Witold Waszczykowski.Witold Waszczykowski.Photo: W.Kusiński/Polish Radio

Speaking about Polish-Ukrainian relations, Waszczykowski told public broadcaster TVP1 that both countries "have a different notion of reconciliation."

"We are aware just how important Ukraine is to us for geopolitical reasons ... but the Ukrainians, aware of their country’s significance for our security, believe that issues that divide us, especially historical ones, should be relegated to the second or even third tier in terms of importance," he said.

He added that unless Ukraine changed its approach to issues important to Poland, it would face consequences.
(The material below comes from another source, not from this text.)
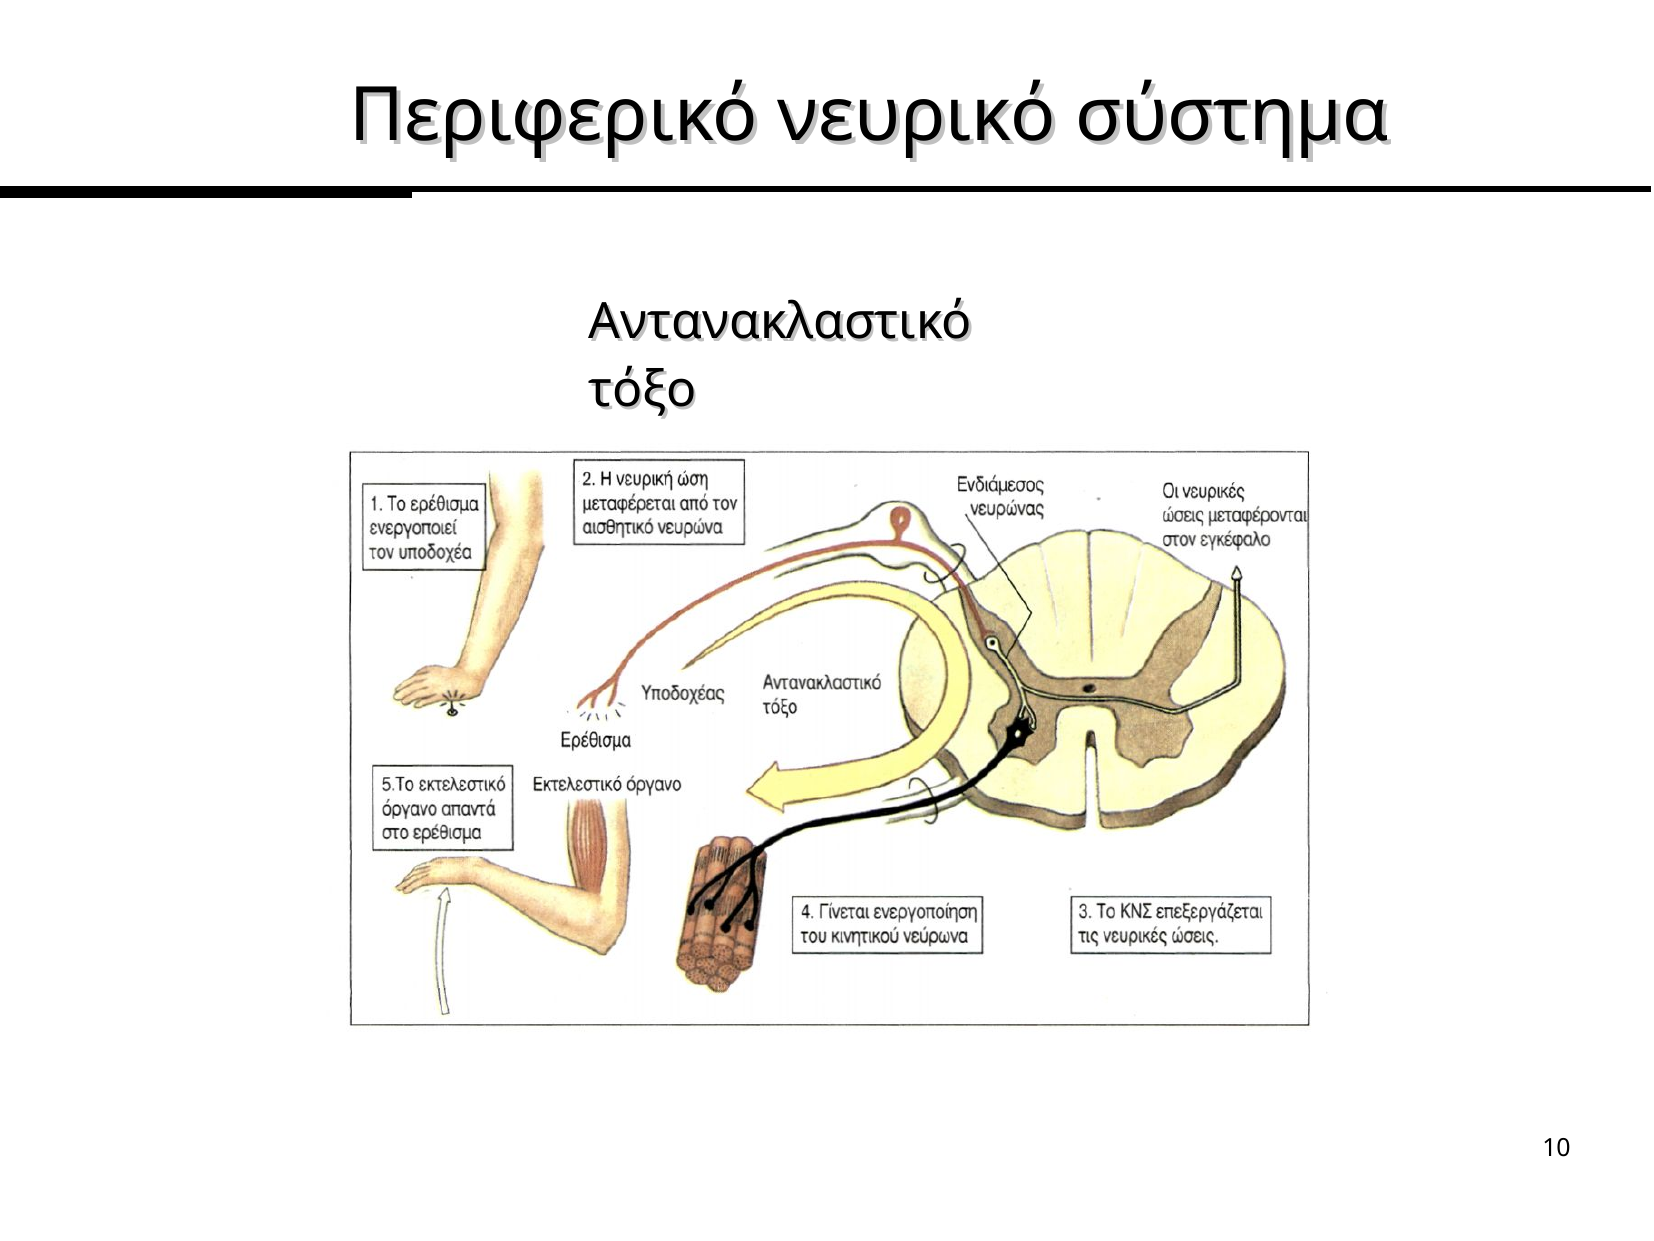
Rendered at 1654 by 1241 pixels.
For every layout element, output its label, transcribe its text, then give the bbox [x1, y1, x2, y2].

text_box Περιφερικό νευρικό σύστημα [334, 52, 1319, 158]
picture [324, 443, 1329, 1034]
text_box Αντανακλαστικό τόξο [573, 277, 1080, 353]
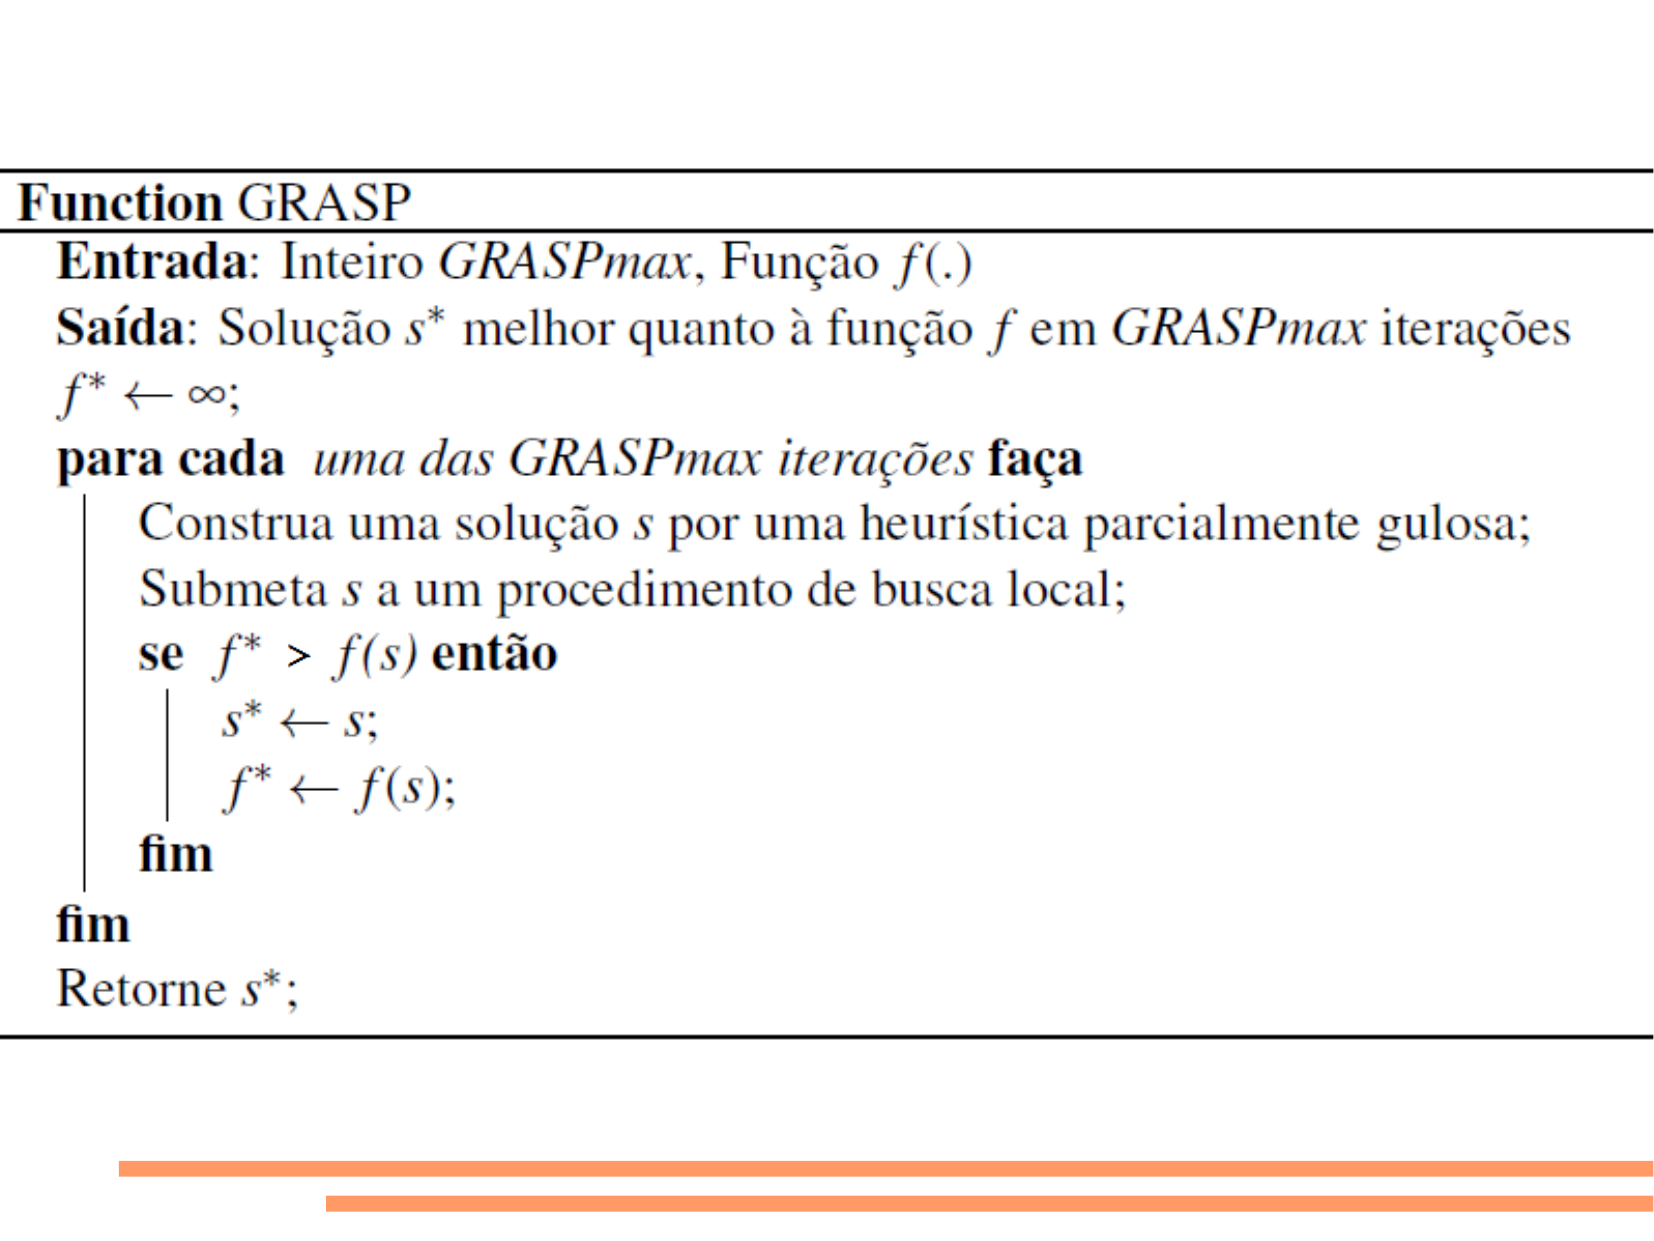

If no agreement is reached, he told TVP1, authorities in Poland will “launch procedures that will not allow people who hold extreme anti-Polish positions to come to Poland.”

He named “people who dress up in SS Galizien uniforms” and also suggested the ban would apply to Ukrainian officials who do not allow Polish experts to continue their search and exhumation work in Ukraine and who are preventing continued work to renovate sites in that country of significance to Poland.

“Individuals who use administrative instruments against Poland will also bear consequences," Waszczykowski said.

In late October, a Polish expert said that authorities in Ukraine were blocking work by a team of Poles searching for the remains of Polish victims of wartime crimes in that country.

This includes problems that Polish researchers are encountering as they search for the burial sites of Polish victims of the so-called Volhynia Massacre in Ukraine, Prof. Krzysztof Szwagrzyk, deputy head of Poland’s Institute of National Remembrance (IPN), said.